GreenSignal Bio Pharma (GSBP), a Chennai-based vaccine manufacturing company, will hit the primary market with its initial public offering (IPO) of up to 1,45,79,560 equity shares comprising offer for sale by promoters and existing shareholders. The price band has been fixed at Rs 76-80 per equity share of Rs 10 face value and the three-day issue opens on November 9, 2016.
The minimum bid (market) lot for the IPO is 175 shares and multiples of 175 thereafter.
GSBP is one of the four companies in the world pre-qualified by the World Health Organisation (WHO) for UNICEF supply of BCG Vaccine for immunisation against tuberculosis.
The company earned net profit of Rs 5 crore on turnover of Rs 20.3 crore for the financial year 2015-16, as against a loss of Rs 17.30 lakh in the preceding fiscal when the turnover was Rs 6.56 crore.
During 2015-16, the company issued 17,73,450 equity shares of Rs 10 each at a premium of Rs 70 per share and bonus shares to the existing shareholders of the company in the proportion of three equity shares for every two equity shares (3:2).
Currently, the company produces two vaccines — BCG Vaccine and BCG ONCO for immunotherapy, an immunotherapy drug for urinary bladder cancer.
Risk factors and other details according to the company's prospectus:
- In India, the price is regulated for the BCG vaccine and hence it is imperative for to solicit markets overseas. Though in the process of procuring contracts from various governments and countries there is a high risk that the eventual business may not materialize...In such an event, it will materially adversely affect business.
- There is an outstanding litigation involving the company, involving trademark; adverse decision in said case may affect the company. In the past also, the company had been involved in criminal litigations initiated by the Central Bureau of Investigation.
- The company has made net loss for the preceding four out of five financial years and has made profits only in the year ended March 31, 2016 (out of the past five years).

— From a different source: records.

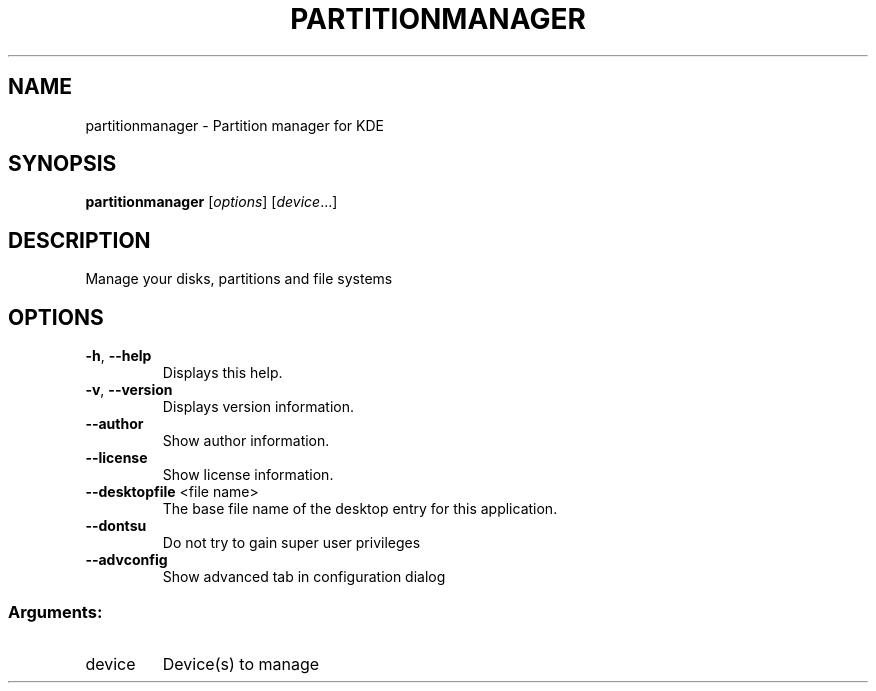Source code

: .TH PARTITIONMANAGER "1" "December 2016" "partitionmanager" "User Commands"
.SH NAME
partitionmanager \- Partition manager for KDE
.SH SYNOPSIS
.B partitionmanager
[\fI\,options\/\fR] [\fI\,device\/\fR...]
.SH DESCRIPTION
Manage your disks, partitions and file systems
.SH OPTIONS
.TP
\fB\-h\fR, \fB\-\-help\fR
Displays this help.
.TP
\fB\-v\fR, \fB\-\-version\fR
Displays version information.
.TP
\fB\-\-author\fR
Show author information.
.TP
\fB\-\-license\fR
Show license information.
.TP
\fB\-\-desktopfile\fR <file name>
The base file name of the desktop entry for this
application.
.TP
\fB\-\-dontsu\fR
Do not try to gain super user privileges
.TP
\fB\-\-advconfig\fR
Show advanced tab in configuration dialog
.SS "Arguments:"
.TP
device
Device(s) to manage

- For the immunotherapy drug, BCG –ONCO, in India the company had a tie-up with Cadila Healthcare Ltd. that expired on June 29, 2016; there is no assurance that the company will be able to distribute this vaccine effectively under any new arrangement on its own.
- India is one of the largest manufacturers and exporters of vaccines world-wide, with 12 major vaccine manufacturing facilities. These vaccines are used for the national and international markets (150 countries), which makes India a major vaccine supplier across the globe.
- The global vaccines market is expected to reach $57 billion by 2019 from $33 billion in 2014, growing at a CAGR of 11.8 percent from 2014 to 2019.
- More than 70 percent of all measles vaccines used globally are produced in India. Nearly a third of prequalified vaccines, and over two thirds of medicines purchased through these international organizations are produced in India.